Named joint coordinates
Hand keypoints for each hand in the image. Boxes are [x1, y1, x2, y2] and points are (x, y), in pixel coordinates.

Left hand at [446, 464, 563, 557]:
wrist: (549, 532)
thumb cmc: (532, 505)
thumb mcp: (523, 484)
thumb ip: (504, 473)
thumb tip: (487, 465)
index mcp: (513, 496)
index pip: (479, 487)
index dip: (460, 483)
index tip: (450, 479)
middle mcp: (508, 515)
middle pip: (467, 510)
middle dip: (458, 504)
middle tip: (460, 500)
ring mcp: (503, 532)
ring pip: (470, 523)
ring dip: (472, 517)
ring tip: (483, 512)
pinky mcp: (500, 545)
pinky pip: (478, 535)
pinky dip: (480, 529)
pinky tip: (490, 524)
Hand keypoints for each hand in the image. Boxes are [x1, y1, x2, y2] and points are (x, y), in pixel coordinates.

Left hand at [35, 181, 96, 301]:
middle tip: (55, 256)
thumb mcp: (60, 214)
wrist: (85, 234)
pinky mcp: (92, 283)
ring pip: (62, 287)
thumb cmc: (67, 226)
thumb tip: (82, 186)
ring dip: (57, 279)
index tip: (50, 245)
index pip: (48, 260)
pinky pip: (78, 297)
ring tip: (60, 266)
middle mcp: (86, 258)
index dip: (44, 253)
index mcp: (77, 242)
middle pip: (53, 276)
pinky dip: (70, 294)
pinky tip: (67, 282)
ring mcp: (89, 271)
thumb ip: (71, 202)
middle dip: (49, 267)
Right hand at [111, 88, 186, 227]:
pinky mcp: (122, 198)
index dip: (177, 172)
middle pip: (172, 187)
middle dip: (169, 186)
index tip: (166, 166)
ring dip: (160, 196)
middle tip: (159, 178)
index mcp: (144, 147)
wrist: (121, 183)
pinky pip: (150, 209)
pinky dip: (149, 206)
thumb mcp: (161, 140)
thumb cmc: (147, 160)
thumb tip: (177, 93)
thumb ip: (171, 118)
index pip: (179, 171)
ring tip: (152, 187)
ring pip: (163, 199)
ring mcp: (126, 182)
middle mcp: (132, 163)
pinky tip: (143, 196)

▶ [Task item]: Tally the lines of the records holding the word "ring", then state only the tally.

▶ [Exercise output]: 12